The filter creation unit
Blind sound source separation for performing adaptive learning processing using the input signal and creating a separation filter matrix at each frequency for separating the speech from the mixed observation signal;
A voice / noise selector that performs replacement so that the first element of the separation filter matrix created by the blind sound source separation is the voice;
The noise and reverberation according to any one of claims 1 to 3, further comprising: an inverse matrix calculation unit that calculates an inverse matrix of the separation filter matrix after the replacement by the voice noise / selection unit.
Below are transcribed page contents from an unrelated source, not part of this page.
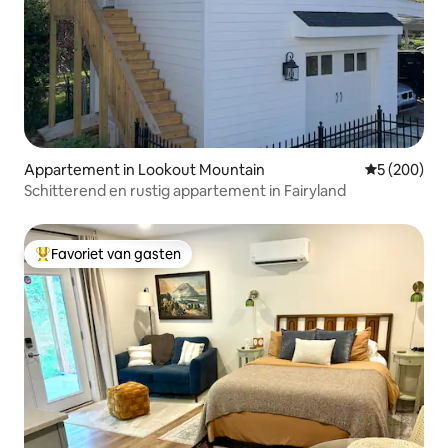
Appartement in Lookout Mountain
Gemiddelde 
5 (200)
Schitterend en rustig appartement in Fairyland
Favoriet van gasten
Topfavoriet van gasten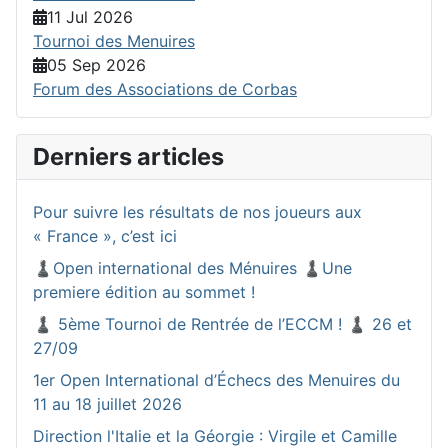
11 Jul 2026
Tournoi des Menuires
05 Sep 2026
Forum des Associations de Corbas
Derniers articles
Pour suivre les résultats de nos joueurs aux
« France », c’est ici
♟️Open international des Ménuires ♟️Une
premiere édition au sommet !
♟️ 5ème Tournoi de Rentrée de l’ECCM ! ♟️ 26 et
27/09
1er Open International d’Échecs des Menuires du
11 au 18 juillet 2026
Direction l'Italie et la Géorgie : Virgile et Camille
Suppressor.

Using the estimated noise calculated by the noise estimation unit and the pseudo late reverberation calculated by the late reverberation generation unit, the noise in the mixed observation signal and the signal after the late reverberation are directly suppressed The noise and dereverberation apparatus according to any one of claims 1 to 4, further comprising a direct speech enhancement unit that enhances speech.

Converting a mixed observation signal including speech and noise into a frequency domain to be an input signal;
Using the input signal to create a separation filter matrix at each frequency that separates the speech from the mixed observation signal;
Calculating an inverse matrix of the created separation filter matrix;
Calculating estimated noise using the input signal, the created separation filter matrix, and an inverse matrix of the created separation filter matrix;
Transforming each element of the inverse matrix of the created separation filter matrix into the time domain to obtain an estimated spatial transfer characteristic;
Cutting out a section corresponding to the direct voice and initial reflection of the voice from the acquired estimated spatial transfer characteristic;
Transforming the extracted section into a frequency domain to create a direct speech and initial reflection filter matrix at each frequency; and
Calculating estimated direct speech and initial reflected speech using the input signal, the created separation filter matrix, and the created direct speech and initial reflection filter matrix;
From the reverberation time of the given space and the amount of power of the extracted section, calculating a filter coefficient of the late reverberation characteristics at each frequency;
Calculating the pseudo late reverberation using the calculated estimated direct sound and early reflected sound, the created separation filter matrix, and the calculated filter coefficient of the late reverberation characteristic;
Using the calculated estimated noise and the calculated pseudo late reverberation to suppress the noise and the late reverberation in the mixed observation signal, and a method for suppressing noise and reverberation.